You can control cookies through your browser settings. Disabling certain cookies may affect website functionality.

11. Children's Privacy

Our services are designed for business use and are not intended for individuals under 18. We do not knowingly collect personal data from children. If you believe we have collected data from a child, please contact us immediately.

12. International Data Transfers

Your personal data is primarily stored and processed within the United Kingdom. If we transfer data outside the UK, we ensure appropriate safeguards are in place, such as:

• Adequacy decisions by the UK government
• Standard contractual clauses approved by the ICO
• Data processing agreements with equivalent protections

13. Changes to This Privacy Policy

We may update this Privacy Policy from time to time to reflect changes in our practices or legal requirements. We will notify you of material changes by email or through your customer portal. The "Last Updated" date at the top indicates when changes were made.

14. Contact Us

14.1 General Inquiries

For questions about this Privacy Policy or our data practices:

• Trading Name: BusinessVoIP.uk (a trading name of Coffee Cup Solutions Ltd)
• Email: privacy@businessvoip.uk
• Phone: 0333 3584173
• Address: Unit 3, Millars Brook, Wokingham, Berkshire, RG41 2AD

14.2 Data Protection Officer

For data protection concerns or to exercise your rights:

• Email: dpo@businessvoip.uk
• Response Time: Within 30 days

14.3 Supervisory Authority

You have the right to lodge a complaint with the Information Commissioner's Office (ICO):

• Website: ico.org.uk
• Phone: 0303 123 1113
• Address: Information Commissioner's Office, Wycliffe House, Water Lane, Wilmslow, Cheshire, SK9 5AF

15. Additional Information for Business Customers

15.1 Data Processing Agreement

When we process personal data on your behalf (e.g., user information, call recordings), we act as a data processor. A Data Processing Agreement (DPA) is available upon request.

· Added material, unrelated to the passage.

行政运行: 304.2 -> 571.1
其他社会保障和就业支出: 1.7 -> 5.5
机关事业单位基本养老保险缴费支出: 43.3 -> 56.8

15.2 Your Controller Responsibilities

As a business customer, you are the data controller for:

• Employee and user personal data you provide to us
• Call recordings you create and store
• Phonebook contacts and customer information

You must ensure you have appropriate legal bases and consents for processing this data.

15.3 Sub-processors

A list of sub-processors we use to deliver our services is available upon request. We will notify you of changes to our sub-processor list.